When the string "våra" appears in a line of the records, show the whole line.

• _Stored data entries_:
·····

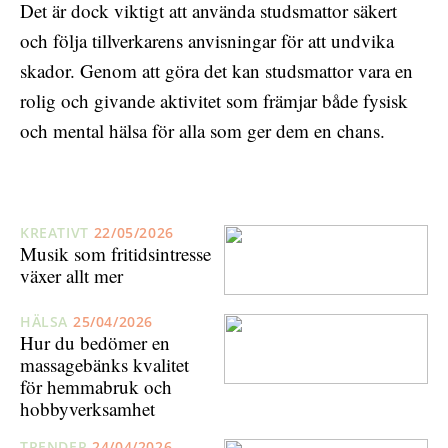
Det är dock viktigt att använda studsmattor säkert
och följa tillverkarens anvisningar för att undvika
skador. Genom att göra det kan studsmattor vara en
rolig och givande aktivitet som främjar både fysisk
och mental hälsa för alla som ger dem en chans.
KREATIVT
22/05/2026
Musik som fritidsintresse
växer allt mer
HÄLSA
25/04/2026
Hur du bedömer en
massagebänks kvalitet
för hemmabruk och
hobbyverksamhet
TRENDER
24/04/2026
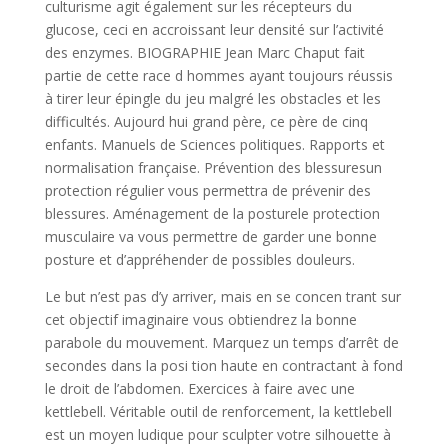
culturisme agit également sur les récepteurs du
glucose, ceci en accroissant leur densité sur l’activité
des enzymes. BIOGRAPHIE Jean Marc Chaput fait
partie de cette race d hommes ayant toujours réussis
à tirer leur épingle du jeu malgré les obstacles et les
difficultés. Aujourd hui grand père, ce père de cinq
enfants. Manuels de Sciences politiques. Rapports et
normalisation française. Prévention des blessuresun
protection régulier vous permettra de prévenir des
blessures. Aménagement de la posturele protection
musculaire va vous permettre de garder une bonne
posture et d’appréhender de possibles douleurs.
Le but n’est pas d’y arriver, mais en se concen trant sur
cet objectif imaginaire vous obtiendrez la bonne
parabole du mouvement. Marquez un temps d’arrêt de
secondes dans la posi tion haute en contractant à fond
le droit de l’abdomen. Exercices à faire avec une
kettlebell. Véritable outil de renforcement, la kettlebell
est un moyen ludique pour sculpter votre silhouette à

·····

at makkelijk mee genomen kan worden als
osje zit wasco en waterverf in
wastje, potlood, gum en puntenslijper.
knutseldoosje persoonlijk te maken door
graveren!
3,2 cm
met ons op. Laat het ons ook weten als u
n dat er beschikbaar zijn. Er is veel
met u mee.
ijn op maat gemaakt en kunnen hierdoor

·····

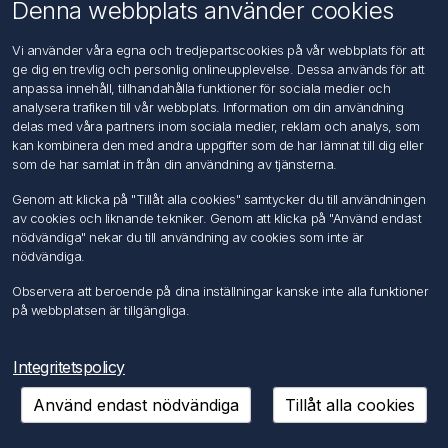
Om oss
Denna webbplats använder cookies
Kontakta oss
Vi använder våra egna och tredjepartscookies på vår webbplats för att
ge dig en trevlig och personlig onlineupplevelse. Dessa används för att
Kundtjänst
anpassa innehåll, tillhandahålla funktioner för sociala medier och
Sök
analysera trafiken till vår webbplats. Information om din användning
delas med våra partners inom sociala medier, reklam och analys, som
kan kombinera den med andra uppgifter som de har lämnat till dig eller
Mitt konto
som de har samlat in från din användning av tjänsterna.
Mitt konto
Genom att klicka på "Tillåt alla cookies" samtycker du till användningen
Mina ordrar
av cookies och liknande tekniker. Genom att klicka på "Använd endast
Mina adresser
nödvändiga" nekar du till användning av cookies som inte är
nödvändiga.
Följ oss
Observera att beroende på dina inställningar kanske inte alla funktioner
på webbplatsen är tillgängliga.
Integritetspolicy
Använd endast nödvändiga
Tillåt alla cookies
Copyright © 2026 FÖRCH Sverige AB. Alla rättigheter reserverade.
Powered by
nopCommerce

·····

• _Solution to this exercise_:
Vi använder våra egna och tredjepartscookies på vår webbplats för att
delas med våra partners inom sociala medier, reklam och analys, som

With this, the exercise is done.